Будто наши говорили не о Ба, так проходили мимо меня все их разговоры. Будто это не Ди с такой свирепостью боролся за её жизнь, что с ним перестали общаться даже те его друзья, которые ещё оставались живы, ещё не попали под "Победу" или под другой какой катафалк. И вот - итоги: он, обессиленный борьбой, лежал в темноте спальни, один, а она лежала в столовой, распростёртая на кушетке, одна, после того, как всю жизнь они пролежали вдвоём на одной кровати. Потерпевший поражение Давид, Ди потом несколько лет не выходил из своей спальни, только по совсем уж неотложным делам. Домашнюю практику он закрыл сразу, а вскоре вышел и на пенсию. За наглухо запечатанными ставнями, жутковато неподвижный во тьме глухой спальни, он растолстел. Мой отец продал старый дом и перевёз Ди, утратившего крышу над головой-одуванчиком домового, в Новую часть города, в нашу квартиру. Ю с Изабеллой переехали в Одессу, а потом и в Америку, где все тоже живут в одном квартале и друг друга знают. И это всё. Всё?

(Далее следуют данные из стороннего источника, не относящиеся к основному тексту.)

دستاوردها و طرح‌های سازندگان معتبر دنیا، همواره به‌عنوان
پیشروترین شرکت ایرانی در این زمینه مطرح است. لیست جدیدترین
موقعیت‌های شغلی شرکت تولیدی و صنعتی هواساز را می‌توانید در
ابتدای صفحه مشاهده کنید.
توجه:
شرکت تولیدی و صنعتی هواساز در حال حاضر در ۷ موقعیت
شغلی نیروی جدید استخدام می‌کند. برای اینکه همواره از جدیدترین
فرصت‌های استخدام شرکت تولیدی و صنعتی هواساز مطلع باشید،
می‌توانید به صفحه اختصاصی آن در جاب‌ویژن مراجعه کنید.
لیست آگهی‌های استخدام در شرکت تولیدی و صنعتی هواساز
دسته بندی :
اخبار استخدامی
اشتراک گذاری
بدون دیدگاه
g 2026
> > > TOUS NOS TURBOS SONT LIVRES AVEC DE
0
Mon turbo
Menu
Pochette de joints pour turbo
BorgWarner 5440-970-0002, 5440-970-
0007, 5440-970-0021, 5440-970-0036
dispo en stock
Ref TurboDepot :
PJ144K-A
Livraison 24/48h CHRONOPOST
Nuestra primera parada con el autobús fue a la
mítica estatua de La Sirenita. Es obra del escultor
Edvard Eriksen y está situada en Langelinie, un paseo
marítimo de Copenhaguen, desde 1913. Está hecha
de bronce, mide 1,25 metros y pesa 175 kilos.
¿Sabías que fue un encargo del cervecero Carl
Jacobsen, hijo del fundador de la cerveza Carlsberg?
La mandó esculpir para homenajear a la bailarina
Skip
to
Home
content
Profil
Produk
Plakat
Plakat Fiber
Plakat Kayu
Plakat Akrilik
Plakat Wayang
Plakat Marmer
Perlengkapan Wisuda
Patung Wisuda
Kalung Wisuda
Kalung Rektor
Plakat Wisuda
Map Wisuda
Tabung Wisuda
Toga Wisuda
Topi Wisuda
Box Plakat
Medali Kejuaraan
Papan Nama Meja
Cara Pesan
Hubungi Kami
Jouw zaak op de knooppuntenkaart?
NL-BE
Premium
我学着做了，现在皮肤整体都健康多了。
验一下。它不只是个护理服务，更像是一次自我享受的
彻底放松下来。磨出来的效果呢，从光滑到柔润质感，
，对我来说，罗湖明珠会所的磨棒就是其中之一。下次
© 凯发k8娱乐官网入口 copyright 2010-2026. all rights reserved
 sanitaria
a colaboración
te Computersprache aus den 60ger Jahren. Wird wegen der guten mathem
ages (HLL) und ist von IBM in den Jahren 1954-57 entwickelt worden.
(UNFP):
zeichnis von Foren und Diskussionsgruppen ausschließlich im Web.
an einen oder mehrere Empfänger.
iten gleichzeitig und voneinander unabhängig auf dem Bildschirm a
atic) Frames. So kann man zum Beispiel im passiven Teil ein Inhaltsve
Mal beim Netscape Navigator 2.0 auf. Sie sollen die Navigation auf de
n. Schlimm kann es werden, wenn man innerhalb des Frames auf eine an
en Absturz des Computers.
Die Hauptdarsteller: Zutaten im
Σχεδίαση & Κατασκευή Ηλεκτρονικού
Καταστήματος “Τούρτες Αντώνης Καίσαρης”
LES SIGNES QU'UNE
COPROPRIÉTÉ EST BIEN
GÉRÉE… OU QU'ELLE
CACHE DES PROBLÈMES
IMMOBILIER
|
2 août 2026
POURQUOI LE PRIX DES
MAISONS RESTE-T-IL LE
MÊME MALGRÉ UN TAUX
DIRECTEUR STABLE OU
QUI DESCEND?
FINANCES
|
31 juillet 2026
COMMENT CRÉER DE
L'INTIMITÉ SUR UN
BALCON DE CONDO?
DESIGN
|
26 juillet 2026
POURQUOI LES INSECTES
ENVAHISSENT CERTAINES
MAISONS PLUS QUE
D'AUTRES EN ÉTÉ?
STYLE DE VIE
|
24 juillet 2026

Нет, не всё: бесцветные глаза Ба глядели в мои, и я мужественно пытался не отводить взгляда. От напряжения у меня разрывался, почему-то, пах. Я почувствовал приближение того, что казалось изжитым навеки: тошноты. Я сглотнул слюну, потом ещё раз... Всеми силами я старался удержать эту слюну в себе, не потерять над ней контроль, не сплюнуть. Эта работа занимала меня всего, и я не сразу увидел, как Ба пошевелила пальцами, не сразу понял, что она подзывает меня поближе. Я наклонился над нею...
Рот Ба распахнулся навстречу мне, вернее, нижняя челюсть вдруг отвалилась от верхней, открыв зияющий провал. Я смотрел в него - и ждал, но ничего не дождался: ни звука не выпустили его глубины. И всё длилась, длилась преисполненная значения пауза, тёмными водами умолчания крепко объяв своё содержание. И не было сил заполнить ту паузу звуками, и нет никого, кто изъяснил бы то умолчание: поздно.
И вот, Ба закрыла глаза. Аудиенция была окончена.